E-commerce : des perspectives de croissance
Le cabinet d'audit et de conseil PwC fait part d'une étude comparative sur les comportements et motivations des web-acheteurs. Le cabinet a interrogé, entre août et septembre 2011, 7 000 web-acheteurs de plus de 18 ans, aux Etats-Unis, Royaume-Uni, France, Pays-Bas, Allemagne, Suisse, et Chine.

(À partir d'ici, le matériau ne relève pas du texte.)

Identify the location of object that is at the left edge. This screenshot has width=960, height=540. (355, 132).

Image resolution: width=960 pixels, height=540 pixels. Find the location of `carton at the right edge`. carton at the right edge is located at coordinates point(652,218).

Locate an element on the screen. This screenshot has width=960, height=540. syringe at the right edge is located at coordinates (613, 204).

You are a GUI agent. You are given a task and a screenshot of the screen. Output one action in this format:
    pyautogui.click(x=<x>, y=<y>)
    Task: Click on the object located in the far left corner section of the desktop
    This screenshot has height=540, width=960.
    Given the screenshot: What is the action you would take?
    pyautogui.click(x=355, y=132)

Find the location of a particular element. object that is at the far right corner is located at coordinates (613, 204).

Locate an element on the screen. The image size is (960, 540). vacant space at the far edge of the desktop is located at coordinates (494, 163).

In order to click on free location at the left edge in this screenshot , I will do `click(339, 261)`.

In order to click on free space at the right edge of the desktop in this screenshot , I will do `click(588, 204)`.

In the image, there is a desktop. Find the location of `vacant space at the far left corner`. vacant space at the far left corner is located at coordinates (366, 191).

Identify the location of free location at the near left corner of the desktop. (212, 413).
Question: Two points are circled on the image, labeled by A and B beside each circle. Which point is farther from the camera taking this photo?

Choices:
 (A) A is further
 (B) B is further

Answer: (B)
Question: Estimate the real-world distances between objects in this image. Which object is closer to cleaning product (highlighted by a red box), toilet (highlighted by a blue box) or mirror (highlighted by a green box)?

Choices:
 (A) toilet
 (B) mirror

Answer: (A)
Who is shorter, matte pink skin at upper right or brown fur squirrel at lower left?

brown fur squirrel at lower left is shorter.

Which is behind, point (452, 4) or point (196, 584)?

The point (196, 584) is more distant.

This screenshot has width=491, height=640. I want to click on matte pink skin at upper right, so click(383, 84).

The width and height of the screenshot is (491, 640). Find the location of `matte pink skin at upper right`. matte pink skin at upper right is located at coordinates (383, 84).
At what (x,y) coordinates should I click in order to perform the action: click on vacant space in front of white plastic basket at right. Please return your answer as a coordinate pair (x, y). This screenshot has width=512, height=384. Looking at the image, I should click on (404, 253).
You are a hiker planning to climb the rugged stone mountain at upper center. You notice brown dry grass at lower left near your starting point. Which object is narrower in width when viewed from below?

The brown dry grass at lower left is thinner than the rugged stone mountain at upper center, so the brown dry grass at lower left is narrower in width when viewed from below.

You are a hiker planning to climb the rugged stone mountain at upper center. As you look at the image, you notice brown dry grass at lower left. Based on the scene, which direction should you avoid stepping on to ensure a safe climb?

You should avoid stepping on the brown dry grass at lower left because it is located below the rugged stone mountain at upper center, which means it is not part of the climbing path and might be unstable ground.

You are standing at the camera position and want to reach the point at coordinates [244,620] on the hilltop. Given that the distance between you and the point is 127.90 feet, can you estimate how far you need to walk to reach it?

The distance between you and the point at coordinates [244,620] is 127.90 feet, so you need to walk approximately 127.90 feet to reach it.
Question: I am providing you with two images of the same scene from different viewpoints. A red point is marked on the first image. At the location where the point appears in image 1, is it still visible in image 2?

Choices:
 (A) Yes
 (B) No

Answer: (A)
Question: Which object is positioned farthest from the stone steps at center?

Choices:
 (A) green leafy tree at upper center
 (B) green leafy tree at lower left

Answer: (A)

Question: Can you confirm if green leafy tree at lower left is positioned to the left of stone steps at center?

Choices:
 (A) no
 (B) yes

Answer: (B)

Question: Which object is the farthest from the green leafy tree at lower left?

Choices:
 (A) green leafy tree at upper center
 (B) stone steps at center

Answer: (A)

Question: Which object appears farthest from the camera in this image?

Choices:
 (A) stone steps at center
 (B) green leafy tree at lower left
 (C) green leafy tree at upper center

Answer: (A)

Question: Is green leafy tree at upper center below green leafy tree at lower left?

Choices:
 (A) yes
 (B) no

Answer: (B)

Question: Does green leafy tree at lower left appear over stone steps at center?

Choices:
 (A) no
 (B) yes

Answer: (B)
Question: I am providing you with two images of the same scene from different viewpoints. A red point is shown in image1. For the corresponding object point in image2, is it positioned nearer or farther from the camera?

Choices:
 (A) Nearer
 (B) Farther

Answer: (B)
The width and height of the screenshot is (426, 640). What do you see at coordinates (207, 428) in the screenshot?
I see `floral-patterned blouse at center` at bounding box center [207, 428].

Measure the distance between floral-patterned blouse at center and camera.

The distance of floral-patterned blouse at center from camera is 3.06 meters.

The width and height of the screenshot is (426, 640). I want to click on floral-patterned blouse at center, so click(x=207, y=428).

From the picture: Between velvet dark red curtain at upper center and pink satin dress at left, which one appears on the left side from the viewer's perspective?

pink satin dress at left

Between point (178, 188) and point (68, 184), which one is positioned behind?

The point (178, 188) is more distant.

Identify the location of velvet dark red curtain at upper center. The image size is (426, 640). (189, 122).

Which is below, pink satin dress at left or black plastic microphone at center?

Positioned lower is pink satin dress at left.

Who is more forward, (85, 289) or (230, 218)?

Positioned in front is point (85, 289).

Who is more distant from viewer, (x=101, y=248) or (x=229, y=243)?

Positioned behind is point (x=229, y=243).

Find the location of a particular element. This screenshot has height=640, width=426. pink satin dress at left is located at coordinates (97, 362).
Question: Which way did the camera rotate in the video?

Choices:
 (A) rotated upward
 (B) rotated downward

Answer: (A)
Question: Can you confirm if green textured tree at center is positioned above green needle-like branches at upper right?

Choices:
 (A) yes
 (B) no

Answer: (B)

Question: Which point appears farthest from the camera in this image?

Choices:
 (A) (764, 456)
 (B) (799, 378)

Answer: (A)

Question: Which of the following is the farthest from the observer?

Toujours de nouveaux web-acheteurs

En France, 23 % des web-acheteurs interrogés déclarent être de nouveaux venus dans le e-commerce (contre 44 % qui attestent acheter sur internet depuis plus de 5 ans, 19 % depuis 3 à 4 ans, 9 % depuis 1 à 2 ans).

Les acheteurs les plus anciens consomment de manière mensuelle à 39 %, hebdomadaire à 20 % et trimestriellement dans 25 % des cas. Les acheteurs les plus novices, consomme de manière hebdomadaire à 11 %, 37 % mensuellement, et 32 % trimestriellement.

Les web-acheteurs continuent à faire leurs achats dans des circuits traditionnels pour certains catégories de produits avec en tête l'alimentation, le bricolage et les chaussures et vêtements. En revanche il est de mise de privilégier les achats sur internet pour des secteurs comme les produits de beauté, les livres, la musique, les films, les produits informatiques ou encore le matériel et logiciel.

Le prix et la liberté d'achat guident le consommateur

La principale motivation des cyberacheteurs est le prix (31%). On trouve également la liberté d'acheter quand on veut (28%) et la rapidité d'achat (8%).

1 web-acheteur sur 2 sait par avance quel site il va visiter pour faire son achat. 31 % des personnes interrogées déclarent qu'elles recherchent un site en particulier. 21 % se laissent guider par un moteur de recherche, 17 % visitent un site suite à la réception d'un e-mail, 11 % le font sur les conseils d'un ami, 7 % y aboutissent après avoir consulté comparateur de prix.

Des « Pure players » oui, mais pas que...

Pour faire leurs achats les web-acheteurs font le plus confiance aux « pure players » (Amazon, Cdiscount, E-bay...) mais on constate que les acteurs traditionnels de la distribution ont tout intérêt à travailler leurs positions sur le secteur puisqu'il recueille aussi la faveur des web-acheteurs. Les acteurs traditionnels devraient capitaliser sur leur succès historique.

PwC conclut « Le magasin n'est pas mort. Mais sa réussite dépend aussi du site internet ».